Body system 102.00 in the SSA Blue Book covers vision, hearing, and speech disorders for children (Part B). SSA uses these listings at step 3 of its five-step disability evaluation. If your medical evidence meets one of the listings on this page, your claim is approved without the disability examiner moving on to past-work and labor-market analysis at steps 4 and 5.
Most claimants who do not meet a listing in this body system can still be approved at later steps based on their residual functional capacity, age, education, and past work. The medical evidence you build for a listing-match argument is the same evidence those later steps rely on, so the listing criteria are useful to read even when a claim looks like a step-5 approval candidate.
Body system code
102.00
Part B (children)
Active listings
5
Specific impairments
Audience
Children under 18
SSA disability evaluation
Step in evaluation
3 of 5
Listing match approves the claim
Active listings under 102.00
Every listing below has current SSA-published criteria. Codes that SSA reserved for future use or has withdrawn since 1985 are not included. Click a listing where a plain-English breakdown is available, or follow the regulation link for SSA's exact text.
| Code | Listing | Reference |
|---|---|---|
| 102.02 | Loss of central visual acuity | ssa.gov |
| 102.03 | Contraction of the visual field in the better eye, with | ssa.gov |
| 102.04 | Loss ofvisual efficiency, or visual impairment, in the better eye | ssa.gov |
| 102.10 | Hearing loss not treated with cochlear implantation | ssa.gov |
| 102.11 | Hearing loss treated with cochlear implantation | ssa.gov |
Source: SSA Blue Book, body system 102.00. Last synced 2026-05-04.
How SSA describes this body system
Excerpted from SSA's regulatory introduction at the top of the body-system page. Full text and all subsection cross-references live on ssa.gov.

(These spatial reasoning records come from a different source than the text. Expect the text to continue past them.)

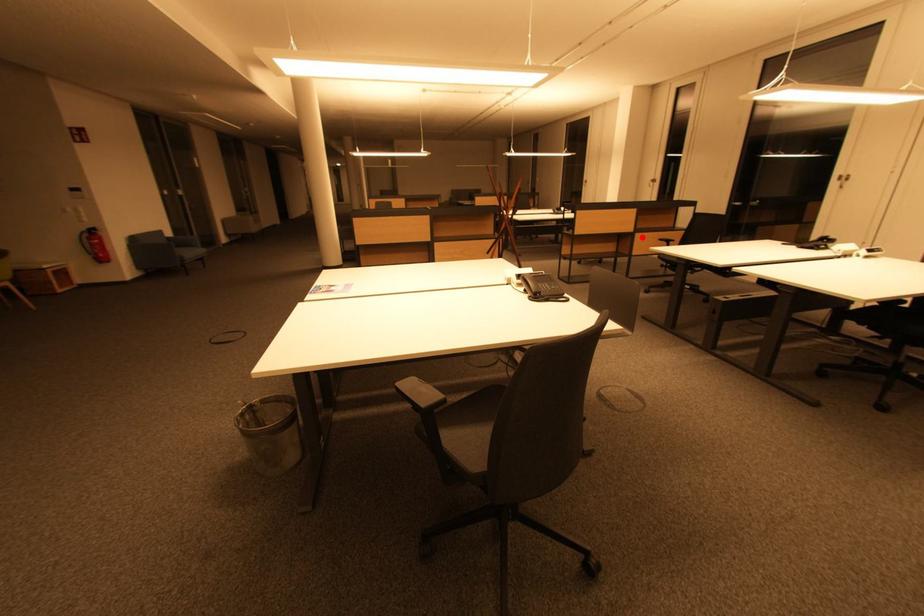
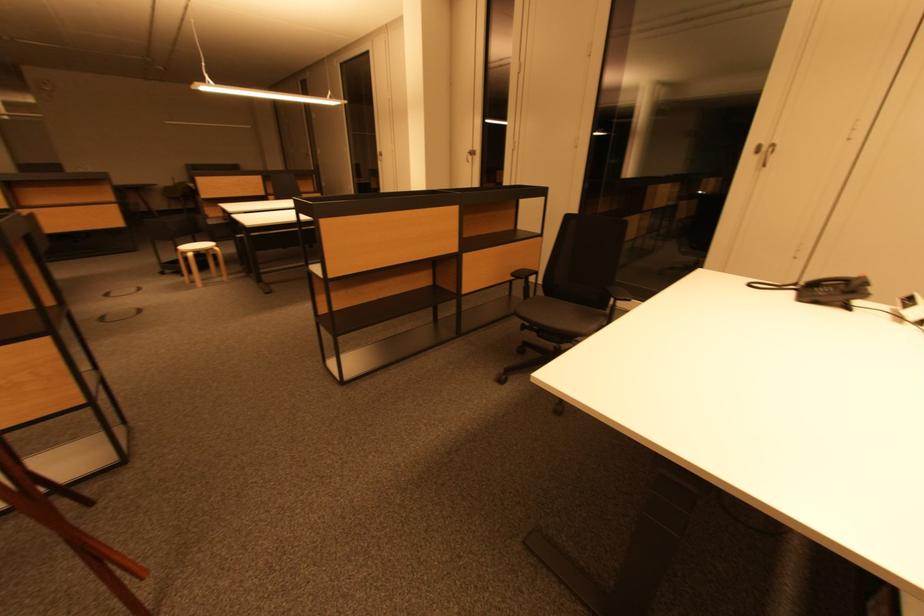
Locate, in the second image, the point that corresponds to the highlighted location in the first image.

(470, 259)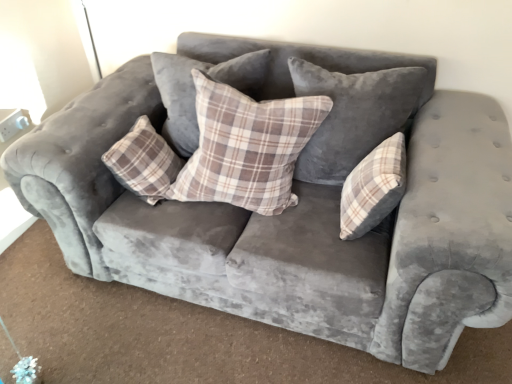
In order to face plaid fabric pillow at center, which is the fourth pillow in left-to-right order, should I rotate leftwards or rightwards?

A 15.595 degree turn to the right will do.

Image resolution: width=512 pixels, height=384 pixels. What do you see at coordinates (195, 90) in the screenshot?
I see `plaid fabric pillow at center, arranged as the first pillow when viewed from the left` at bounding box center [195, 90].

Locate an element on the screen. This screenshot has width=512, height=384. plaid fabric pillow at center, which is counted as the 2th pillow, starting from the left is located at coordinates (246, 147).

In order to click on the 3rd pillow to the right when counting from the plaid fabric pillow at center, arranged as the first pillow when viewed from the left in this screenshot , I will do `click(373, 188)`.

Is plaid fabric pillow at center, which is the fourth pillow in right-to-left order, spatially inside plaid fabric pillow at center, placed as the first pillow when sorted from right to left, or outside of it?

plaid fabric pillow at center, which is the fourth pillow in right-to-left order, is located beyond the bounds of plaid fabric pillow at center, placed as the first pillow when sorted from right to left.

Considering the positions of objects plaid fabric pillow at center, which is the fourth pillow in right-to-left order, and plaid fabric pillow at center, placed as the first pillow when sorted from right to left, in the image provided, who is in front, plaid fabric pillow at center, which is the fourth pillow in right-to-left order, or plaid fabric pillow at center, placed as the first pillow when sorted from right to left,?

plaid fabric pillow at center, placed as the first pillow when sorted from right to left, is more forward.

Between plaid fabric pillow at center, which is the fourth pillow in right-to-left order, and plaid fabric pillow at center, placed as the first pillow when sorted from right to left, which one appears on the right side from the viewer's perspective?

From the viewer's perspective, plaid fabric pillow at center, placed as the first pillow when sorted from right to left, appears more on the right side.

Is velvet plaid pillow at center, which ranks as the second pillow in right-to-left order, to the left or to the right of plaid fabric pillow at center, which is counted as the 2th pillow, starting from the left, in the image?

From the image, it's evident that velvet plaid pillow at center, which ranks as the second pillow in right-to-left order, is to the right of plaid fabric pillow at center, which is counted as the 2th pillow, starting from the left.

Looking at their sizes, would you say velvet plaid pillow at center, which ranks as the second pillow in right-to-left order, is wider or thinner than plaid fabric pillow at center, which is counted as the 2th pillow, starting from the left?

velvet plaid pillow at center, which ranks as the second pillow in right-to-left order, is wider than plaid fabric pillow at center, which is counted as the 2th pillow, starting from the left.

Is point (345, 153) less distant than point (234, 114)?

No, (345, 153) is further to viewer.

I want to click on pillow above the plaid fabric pillow at center, which is the 3th pillow from right to left (from a real-world perspective), so click(x=352, y=115).

Considering the sizes of objects plaid fabric pillow at center, which is the fourth pillow in right-to-left order, and velvet plaid pillow at center, which ranks as the second pillow in right-to-left order, in the image provided, who is bigger, plaid fabric pillow at center, which is the fourth pillow in right-to-left order, or velvet plaid pillow at center, which ranks as the second pillow in right-to-left order,?

velvet plaid pillow at center, which ranks as the second pillow in right-to-left order.

You are a GUI agent. You are given a task and a screenshot of the screen. Output one action in this format:
    pyautogui.click(x=<x>, y=<y>)
    Task: Click on the 2nd pillow to the left of the velvet plaid pillow at center, the third pillow when ordered from left to right, starting your count from the anchor
    
    Given the screenshot: What is the action you would take?
    coord(195,90)

Considering the positions of objects plaid fabric pillow at center, arranged as the first pillow when viewed from the left, and velvet plaid pillow at center, which ranks as the second pillow in right-to-left order, in the image provided, who is in front, plaid fabric pillow at center, arranged as the first pillow when viewed from the left, or velvet plaid pillow at center, which ranks as the second pillow in right-to-left order,?

Positioned in front is velvet plaid pillow at center, which ranks as the second pillow in right-to-left order.

Is point (164, 93) positioned after point (300, 87)?

Yes, it is.

Which object is further away from the camera taking this photo, plaid fabric pillow at center, arranged as the first pillow when viewed from the left, or plaid fabric pillow at center, which is the 3th pillow from right to left?

plaid fabric pillow at center, arranged as the first pillow when viewed from the left, is further from the camera.

From the image's perspective, is plaid fabric pillow at center, which is the fourth pillow in right-to-left order, beneath plaid fabric pillow at center, which is the 3th pillow from right to left?

No, from the image's perspective, plaid fabric pillow at center, which is the fourth pillow in right-to-left order, is not below plaid fabric pillow at center, which is the 3th pillow from right to left.

Would you consider plaid fabric pillow at center, which is the fourth pillow in right-to-left order, to be distant from plaid fabric pillow at center, which is the 3th pillow from right to left?

They are positioned close to each other.

Can you confirm if plaid fabric pillow at center, which is counted as the 2th pillow, starting from the left, is bigger than plaid fabric pillow at center, which is the fourth pillow in left-to-right order?

Correct, plaid fabric pillow at center, which is counted as the 2th pillow, starting from the left, is larger in size than plaid fabric pillow at center, which is the fourth pillow in left-to-right order.

Is plaid fabric pillow at center, which is counted as the 2th pillow, starting from the left, with plaid fabric pillow at center, which is the fourth pillow in left-to-right order?

plaid fabric pillow at center, which is counted as the 2th pillow, starting from the left, and plaid fabric pillow at center, which is the fourth pillow in left-to-right order, are clearly separated.

Who is more distant, plaid fabric pillow at center, which is counted as the 2th pillow, starting from the left, or plaid fabric pillow at center, which is the fourth pillow in left-to-right order?

plaid fabric pillow at center, which is the fourth pillow in left-to-right order, is further away from the camera.

Is plaid fabric pillow at center, which is the 3th pillow from right to left, wider or thinner than plaid fabric pillow at center, arranged as the first pillow when viewed from the left?

plaid fabric pillow at center, which is the 3th pillow from right to left, is wider than plaid fabric pillow at center, arranged as the first pillow when viewed from the left.

This screenshot has height=384, width=512. I want to click on pillow that is the 2nd object located above the plaid fabric pillow at center, which is the 3th pillow from right to left (from the image's perspective), so click(x=195, y=90).

Is plaid fabric pillow at center, which is the 3th pillow from right to left, next to plaid fabric pillow at center, arranged as the first pillow when viewed from the left, and touching it?

No, plaid fabric pillow at center, which is the 3th pillow from right to left, is not touching plaid fabric pillow at center, arranged as the first pillow when viewed from the left.

Is velvet plaid pillow at center, which ranks as the second pillow in right-to-left order, to the left of plaid fabric pillow at center, placed as the first pillow when sorted from right to left, from the viewer's perspective?

Yes.

From a real-world perspective, who is located higher, velvet plaid pillow at center, which ranks as the second pillow in right-to-left order, or plaid fabric pillow at center, which is the fourth pillow in left-to-right order?

velvet plaid pillow at center, which ranks as the second pillow in right-to-left order, is physically above.

From the image's perspective, is velvet plaid pillow at center, the third pillow when ordered from left to right, above or below plaid fabric pillow at center, placed as the first pillow when sorted from right to left?

Based on their image positions, velvet plaid pillow at center, the third pillow when ordered from left to right, is located above plaid fabric pillow at center, placed as the first pillow when sorted from right to left.

Which object is wider, velvet plaid pillow at center, which ranks as the second pillow in right-to-left order, or plaid fabric pillow at center, which is the fourth pillow in left-to-right order?

velvet plaid pillow at center, which ranks as the second pillow in right-to-left order, is wider.

There is a plaid fabric pillow at center, which is the fourth pillow in left-to-right order. At what (x,y) coordinates should I click in order to perform the action: click on the 3rd pillow above it (from the image's perspective). Please return your answer as a coordinate pair (x, y). Looking at the image, I should click on (195, 90).

I want to click on the 1st pillow counting from the left side of the velvet plaid pillow at center, the third pillow when ordered from left to right, so tap(246, 147).

Which object lies nearer to the anchor point plaid fabric pillow at center, which is the fourth pillow in left-to-right order, plaid fabric pillow at center, which is the 3th pillow from right to left, or velvet plaid pillow at center, which ranks as the second pillow in right-to-left order?

velvet plaid pillow at center, which ranks as the second pillow in right-to-left order, is closer to plaid fabric pillow at center, which is the fourth pillow in left-to-right order.

Based on their spatial positions, is plaid fabric pillow at center, which is the 3th pillow from right to left, or plaid fabric pillow at center, placed as the first pillow when sorted from right to left, closer to plaid fabric pillow at center, arranged as the first pillow when viewed from the left?

plaid fabric pillow at center, which is the 3th pillow from right to left, lies closer to plaid fabric pillow at center, arranged as the first pillow when viewed from the left, than the other object.

From the image, which object appears to be nearer to plaid fabric pillow at center, which is counted as the 2th pillow, starting from the left, plaid fabric pillow at center, placed as the first pillow when sorted from right to left, or velvet plaid pillow at center, the third pillow when ordered from left to right?

velvet plaid pillow at center, the third pillow when ordered from left to right, lies closer to plaid fabric pillow at center, which is counted as the 2th pillow, starting from the left, than the other object.

Looking at the image, which one is located closer to plaid fabric pillow at center, which is the fourth pillow in left-to-right order, plaid fabric pillow at center, which is the fourth pillow in right-to-left order, or velvet plaid pillow at center, which ranks as the second pillow in right-to-left order?

velvet plaid pillow at center, which ranks as the second pillow in right-to-left order, is closer to plaid fabric pillow at center, which is the fourth pillow in left-to-right order.

Based on their spatial positions, is plaid fabric pillow at center, arranged as the first pillow when viewed from the left, or velvet plaid pillow at center, which ranks as the second pillow in right-to-left order, closer to plaid fabric pillow at center, which is counted as the 2th pillow, starting from the left?

Based on the image, velvet plaid pillow at center, which ranks as the second pillow in right-to-left order, appears to be nearer to plaid fabric pillow at center, which is counted as the 2th pillow, starting from the left.

Which object lies nearer to the anchor point velvet plaid pillow at center, which ranks as the second pillow in right-to-left order, plaid fabric pillow at center, placed as the first pillow when sorted from right to left, or plaid fabric pillow at center, arranged as the first pillow when viewed from the left?

plaid fabric pillow at center, placed as the first pillow when sorted from right to left, is closer to velvet plaid pillow at center, which ranks as the second pillow in right-to-left order.

Which object lies nearer to the anchor point plaid fabric pillow at center, which is the 3th pillow from right to left, plaid fabric pillow at center, which is the fourth pillow in right-to-left order, or plaid fabric pillow at center, placed as the first pillow when sorted from right to left?

Among the two, plaid fabric pillow at center, which is the fourth pillow in right-to-left order, is located nearer to plaid fabric pillow at center, which is the 3th pillow from right to left.

Looking at the image, which one is located closer to plaid fabric pillow at center, which is the fourth pillow in right-to-left order, velvet plaid pillow at center, which ranks as the second pillow in right-to-left order, or plaid fabric pillow at center, which is the fourth pillow in left-to-right order?

Based on the image, velvet plaid pillow at center, which ranks as the second pillow in right-to-left order, appears to be nearer to plaid fabric pillow at center, which is the fourth pillow in right-to-left order.

Identify the location of pillow between plaid fabric pillow at center, which is the 3th pillow from right to left, and plaid fabric pillow at center, which is the fourth pillow in left-to-right order, from left to right. This screenshot has height=384, width=512. (352, 115).

I want to click on pillow between plaid fabric pillow at center, arranged as the first pillow when viewed from the left, and velvet plaid pillow at center, which ranks as the second pillow in right-to-left order, so click(x=246, y=147).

Special Senses and Speech A. How do we evaluate visual disorders? 1. What are visual disorders? Visual disorders are abnormalities of the eye, the optic nerve, the optic tracts, or the brain that may cause a loss of visual acuity or visual fields. A loss of visual acuity limits your ability to distinguish detail, read, do fine work, or perform other age-appropriate activities. A loss of visual fields limits your ability to perceive visual stimuli in the peripheral extent of vision. 2. How do we define statutory blindness? Statutory blindness is blindness as defined in sections 216(i)(1) and 1614(a)(2) of the Social Security Act (Act). a. The Act defines blindness as central visual acuity of 20/200 or less in the better eye with the use of a correcting lens. We use your best-corrected central visual acuity for distance in the better eye when we determine if this definition is met. (For visual acuity testing requirements, see 102.00A5 .) b. The Act also provides that an eye that has a visual field limitation such that the widest diameter of the visual field subtends an angle no greater than 20 degrees is considered as having a central visual acuity of 20/200 or less. (For visual field testing requirements, see 102.00A6 .) c. You have statutory blindness only if your visual disorder meets the criteria of 102.02A , 102.02B , or 102.03A . You do not have statutory blindness if your ...
Read the full text on the SSA Blue Book 102.00 page.

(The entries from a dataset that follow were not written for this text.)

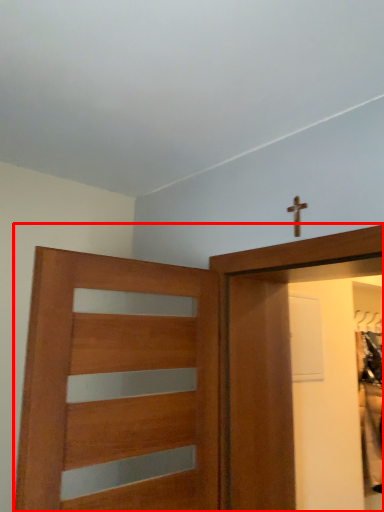
Question: From the image, what is the correct spatial relationship of door (annotated by the red box) in relation to crucifix?

Choices:
 (A) right
 (B) left

Answer: (B)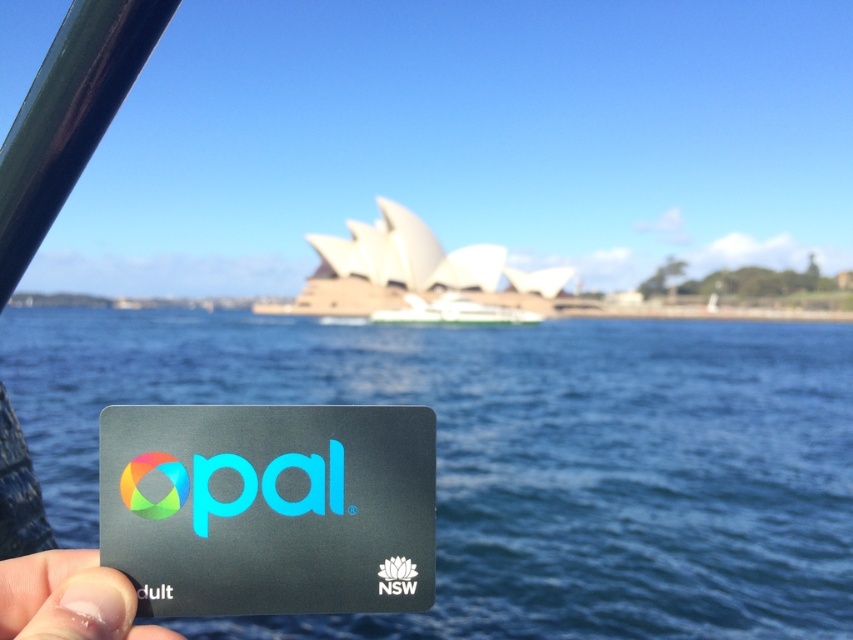
Between point (624, 544) and point (405, 584), which one is positioned in front?

Positioned in front is point (405, 584).

Identify the location of transparent water at center. The width and height of the screenshot is (853, 640). (515, 458).

Between point (784, 570) and point (428, 515), which one is positioned in front?

Point (428, 515) is more forward.

What do you see at coordinates (515, 458) in the screenshot?
I see `transparent water at center` at bounding box center [515, 458].

Is point (541, 435) positioned after point (395, 451)?

That is True.

I want to click on transparent water at center, so click(515, 458).

Between point (756, 440) and point (68, 552), which one is positioned behind?

The point (756, 440) is more distant.

Between transparent water at center and finger nail at lower left, which one is positioned lower?

transparent water at center

Is point (670, 376) closer to camera compared to point (106, 595)?

No, (670, 376) is behind (106, 595).

Locate an element on the screen. This screenshot has width=853, height=640. transparent water at center is located at coordinates (515, 458).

What happens during a claim under 102.00
The disability examiner assigned to your claim looks for medical records that match the lettered criteria of one of the listings above. The examiner does not diagnose you and does not weigh symptoms in isolation. They line up the listing's required findings against your records and decide whether the records contain enough to satisfy the listing as written.

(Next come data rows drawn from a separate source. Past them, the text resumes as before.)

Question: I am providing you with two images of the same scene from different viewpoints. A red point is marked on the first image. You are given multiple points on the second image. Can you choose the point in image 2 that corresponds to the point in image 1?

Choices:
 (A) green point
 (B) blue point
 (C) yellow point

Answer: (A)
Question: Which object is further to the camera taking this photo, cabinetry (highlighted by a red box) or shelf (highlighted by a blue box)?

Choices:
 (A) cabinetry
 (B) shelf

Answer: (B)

If your records meet a listing, the claim is approved at step 3. If not, the examiner moves on to evaluating your residual functional capacity (RFC) at steps 4 and 5. RFC is a description of what work activity you can still do despite your impairments. The listings inform the RFC because the same medical evidence the listings ask for is the evidence the examiner uses to write the RFC. The disability overview walks through the full five-step evaluation in plain English.
Work activity, SGA, and the SSDI gate
A claim under any Blue Book listing is denied at step 1 if you are working at or above the substantial gainful activity threshold. SGA is the monthly earnings test SSA applies before any medical evaluation. Earning above SGA in countable work activity means SSA never reaches the listings on this page. Earning below SGA, or being out of work entirely, lets the medical evaluation proceed.
Once you are approved and receiving SSDI, the trial work period and extended period of eligibility apply differently than at the initial-application stage. Both are explained on the SGA amount page with year-by-year thresholds since 1975.
Adult listings for the same body system
SSA publishes a parallel body system at 2.00 for the adult (18 and over) side of the same conditions. Many listings cross over with tighter functional thresholds for the children's version. The Special senses and speech page covers the 7 active listings on that side.